CONSIGNE A: Recopiez sans rien modifier le passage de l'article sur Clara Hughes qui va de « Au cas où ça » à « d'Atlanta en 1996. ».

TEXTE FOURNI:
* * * *

27 mars 2004


Clara Hughes était exténuée après avoir remporté la médaille d'or du 5000 mètres, il y a deux semaines à Séoul.

Clara Hughes a su tout mettre en oeuvre pour donner une nouvelle signification à l'expression « dépassement de soi». Nous la proposons donc comme modèle à tous les lecteurs de cette chronique.

« Clara est une des athlètes les plus extraordinaires que j'ai rencontrés en vingt ans de métier », reconnaît Randy Starkman, journaliste au quotidien Toronto Star et un des grands connaisseurs de sport olympique au Canada.

« Elle est une intarissable source d'inspiration et constitue un puissant antidote à tout ce qui cloche dans le sport professionnel et amateur. »

À un âge - 31 ans et demi - où la majorité des athlètes ont pris leur retraite depuis des lunes, la Manitobaine de naissance et Québécoise d'adoption continue d'ajouter des chapitres glorieux à un livre de performances sportives internationales pourtant déjà bien garni.

Le 14 mars, à Séoul, Hughes a décroché le titre de championne du monde du 5000 m par une demi-seconde. Dans cette épreuve suprême d'endurance en patinage de vitesse féminin sur longue piste, Hughes était vice-championne mondiale en titre.

Athlète d'exception
En 2002, aux J.O. de Salt Lake City, Hughes a décroché la médaille de bronze, à peine un an et demi après avoir commencé à donner ses premiers coups de patin en compétition internationale.

Au cas où ça vous aurait échappé, Hughes est alors devenue la quatrième athlète du monde, et la première du Canada - hommes et femmes confondus - à remporter une médaille aux Jeux olympiques d'été et d'hiver.

Tout au long des années 1990, Hughes s'est entièrement consacrée au cyclisme sur route, discipline où elle s'est illustrée notamment avec une récolte de deux médailles de bronze lors des J.O. d'Atlanta en 1996.

Quatre ans plus tard, au terme des J.O. de Sydney où elle n'a pu offrir une performance digne de sa réputation à cause de problèmes de santé, Hughes a décidé de revenir à ses premières amours, le patinage de vitesse sur longue piste.

Elle n'a pas mis de temps à s'y imposer, même si cette discipline possède énormément de profondeur, avec des athlètes aussi formidables que les Allemandes Claudia Pechstein, Anni Freisinger et Gunda Niemann-Stirnemann, ainsi que les Néerlandaises Renate Graenewold et Gretha Smit.

* * * *

LISTE FOURNIE:
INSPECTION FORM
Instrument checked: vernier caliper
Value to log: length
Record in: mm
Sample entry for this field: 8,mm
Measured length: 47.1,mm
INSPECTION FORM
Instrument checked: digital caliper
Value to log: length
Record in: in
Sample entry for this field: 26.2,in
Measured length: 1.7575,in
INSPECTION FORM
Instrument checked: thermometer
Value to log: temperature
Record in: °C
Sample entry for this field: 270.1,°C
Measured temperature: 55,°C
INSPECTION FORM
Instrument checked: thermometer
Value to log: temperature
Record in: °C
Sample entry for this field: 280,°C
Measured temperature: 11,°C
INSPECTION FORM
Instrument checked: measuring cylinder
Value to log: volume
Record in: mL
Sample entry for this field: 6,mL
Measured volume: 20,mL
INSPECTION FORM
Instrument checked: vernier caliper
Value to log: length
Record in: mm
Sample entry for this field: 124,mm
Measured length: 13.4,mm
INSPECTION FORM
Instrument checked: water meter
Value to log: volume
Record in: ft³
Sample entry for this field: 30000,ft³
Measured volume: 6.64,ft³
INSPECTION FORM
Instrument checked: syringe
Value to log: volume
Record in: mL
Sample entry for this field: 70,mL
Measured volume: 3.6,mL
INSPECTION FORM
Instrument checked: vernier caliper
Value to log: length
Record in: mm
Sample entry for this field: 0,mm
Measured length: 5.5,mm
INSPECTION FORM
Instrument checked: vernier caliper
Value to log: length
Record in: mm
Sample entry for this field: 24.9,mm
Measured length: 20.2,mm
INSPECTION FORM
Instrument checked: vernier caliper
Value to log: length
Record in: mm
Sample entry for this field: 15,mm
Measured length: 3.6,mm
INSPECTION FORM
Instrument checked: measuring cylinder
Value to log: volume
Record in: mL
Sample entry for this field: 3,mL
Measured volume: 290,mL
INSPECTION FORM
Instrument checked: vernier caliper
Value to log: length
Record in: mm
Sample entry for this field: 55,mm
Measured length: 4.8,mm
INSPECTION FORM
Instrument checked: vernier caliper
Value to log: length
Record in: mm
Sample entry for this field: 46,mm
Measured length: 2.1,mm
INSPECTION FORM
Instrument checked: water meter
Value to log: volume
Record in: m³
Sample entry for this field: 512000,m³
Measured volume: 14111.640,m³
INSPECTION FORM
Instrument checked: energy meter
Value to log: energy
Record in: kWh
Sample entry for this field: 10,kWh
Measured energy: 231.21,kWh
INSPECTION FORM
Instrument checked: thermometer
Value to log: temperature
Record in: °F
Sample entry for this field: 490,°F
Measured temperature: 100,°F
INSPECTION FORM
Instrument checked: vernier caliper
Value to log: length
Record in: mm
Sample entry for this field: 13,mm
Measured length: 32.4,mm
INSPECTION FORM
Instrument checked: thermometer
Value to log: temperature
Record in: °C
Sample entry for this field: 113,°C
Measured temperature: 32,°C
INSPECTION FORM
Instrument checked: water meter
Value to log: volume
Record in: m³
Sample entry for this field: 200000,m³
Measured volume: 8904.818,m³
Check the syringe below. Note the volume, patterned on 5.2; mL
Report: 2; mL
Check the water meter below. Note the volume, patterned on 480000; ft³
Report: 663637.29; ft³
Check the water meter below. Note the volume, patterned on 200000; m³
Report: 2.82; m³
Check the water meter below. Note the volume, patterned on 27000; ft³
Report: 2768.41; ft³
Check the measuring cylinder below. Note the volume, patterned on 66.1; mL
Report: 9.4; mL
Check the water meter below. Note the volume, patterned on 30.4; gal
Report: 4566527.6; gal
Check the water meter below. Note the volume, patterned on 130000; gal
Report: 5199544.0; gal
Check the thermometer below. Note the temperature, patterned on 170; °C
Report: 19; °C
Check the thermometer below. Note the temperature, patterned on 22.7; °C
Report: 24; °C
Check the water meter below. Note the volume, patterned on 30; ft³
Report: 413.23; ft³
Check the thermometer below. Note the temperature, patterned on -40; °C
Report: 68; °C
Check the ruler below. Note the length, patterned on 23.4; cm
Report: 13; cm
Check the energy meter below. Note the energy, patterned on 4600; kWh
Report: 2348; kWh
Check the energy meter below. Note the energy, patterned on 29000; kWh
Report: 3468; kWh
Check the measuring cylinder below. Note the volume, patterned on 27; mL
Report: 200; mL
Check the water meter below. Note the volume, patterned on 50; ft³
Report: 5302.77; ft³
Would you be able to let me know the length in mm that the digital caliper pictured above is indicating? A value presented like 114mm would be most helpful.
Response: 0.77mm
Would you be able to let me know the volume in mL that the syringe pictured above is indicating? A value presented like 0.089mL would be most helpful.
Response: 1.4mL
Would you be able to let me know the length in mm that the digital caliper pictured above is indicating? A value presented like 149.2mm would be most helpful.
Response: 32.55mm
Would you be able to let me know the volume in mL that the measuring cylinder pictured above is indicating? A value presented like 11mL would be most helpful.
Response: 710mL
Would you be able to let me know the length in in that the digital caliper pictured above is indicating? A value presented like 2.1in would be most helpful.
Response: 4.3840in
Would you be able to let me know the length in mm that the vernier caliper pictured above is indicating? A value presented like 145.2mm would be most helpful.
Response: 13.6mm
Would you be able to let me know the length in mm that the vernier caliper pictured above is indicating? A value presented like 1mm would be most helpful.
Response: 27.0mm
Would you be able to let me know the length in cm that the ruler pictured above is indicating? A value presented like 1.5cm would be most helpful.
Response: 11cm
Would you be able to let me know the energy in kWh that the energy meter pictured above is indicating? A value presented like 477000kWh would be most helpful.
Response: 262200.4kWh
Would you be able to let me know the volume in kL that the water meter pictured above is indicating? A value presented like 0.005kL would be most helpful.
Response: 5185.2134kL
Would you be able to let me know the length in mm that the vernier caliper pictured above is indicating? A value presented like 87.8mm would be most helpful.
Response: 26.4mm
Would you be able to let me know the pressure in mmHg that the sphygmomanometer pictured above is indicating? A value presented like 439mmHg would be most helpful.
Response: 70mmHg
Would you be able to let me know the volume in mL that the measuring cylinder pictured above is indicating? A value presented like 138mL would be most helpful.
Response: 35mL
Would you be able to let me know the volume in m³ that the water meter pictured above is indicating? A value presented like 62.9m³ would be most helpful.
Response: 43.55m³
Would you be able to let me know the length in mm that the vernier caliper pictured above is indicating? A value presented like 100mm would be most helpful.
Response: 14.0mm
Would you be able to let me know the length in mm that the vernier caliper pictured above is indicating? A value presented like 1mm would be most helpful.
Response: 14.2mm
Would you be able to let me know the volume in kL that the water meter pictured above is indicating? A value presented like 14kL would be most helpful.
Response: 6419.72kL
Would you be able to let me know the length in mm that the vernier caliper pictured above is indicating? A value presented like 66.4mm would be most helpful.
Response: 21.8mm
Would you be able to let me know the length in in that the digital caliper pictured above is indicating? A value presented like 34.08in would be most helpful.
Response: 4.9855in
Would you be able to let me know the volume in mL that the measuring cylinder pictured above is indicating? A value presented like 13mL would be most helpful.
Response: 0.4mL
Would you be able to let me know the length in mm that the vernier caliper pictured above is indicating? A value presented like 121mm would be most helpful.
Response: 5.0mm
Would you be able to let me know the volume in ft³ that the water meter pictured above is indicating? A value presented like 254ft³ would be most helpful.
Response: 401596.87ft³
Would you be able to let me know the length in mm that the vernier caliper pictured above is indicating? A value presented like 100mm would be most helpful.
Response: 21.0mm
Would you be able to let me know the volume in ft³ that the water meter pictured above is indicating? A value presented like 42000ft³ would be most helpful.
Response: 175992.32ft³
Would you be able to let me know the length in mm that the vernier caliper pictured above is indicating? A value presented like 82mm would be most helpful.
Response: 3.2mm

* * * *

CONSIGNE B: Dans la liste fournie, reprenez les lignes allant de celle qui contient « Would you be able to let me know the pressure » à celle qui contient « Response: 43.55m³ », s'il vous plaît, en y remplaçant partout « would be most helpful » par « would be very useful » sans rien changer d'autre.

RÉSULTAT A:
Au cas où ça vous aurait échappé, Hughes est alors devenue la quatrième athlète du monde, et la première du Canada - hommes et femmes confondus - à remporter une médaille aux Jeux olympiques d'été et d'hiver.

Tout au long des années 1990, Hughes s'est entièrement consacrée au cyclisme sur route, discipline où elle s'est illustrée notamment avec une récolte de deux médailles de bronze lors des J.O. d'Atlanta en 1996.

RÉSULTAT B:
Would you be able to let me know the pressure in mmHg that the sphygmomanometer pictured above is indicating? A value presented like 439mmHg would be very useful.
Response: 70mmHg
Would you be able to let me know the volume in mL that the measuring cylinder pictured above is indicating? A value presented like 138mL would be very useful.
Response: 35mL
Would you be able to let me know the volume in m³ that the water meter pictured above is indicating? A value presented like 62.9m³ would be very useful.
Response: 43.55m³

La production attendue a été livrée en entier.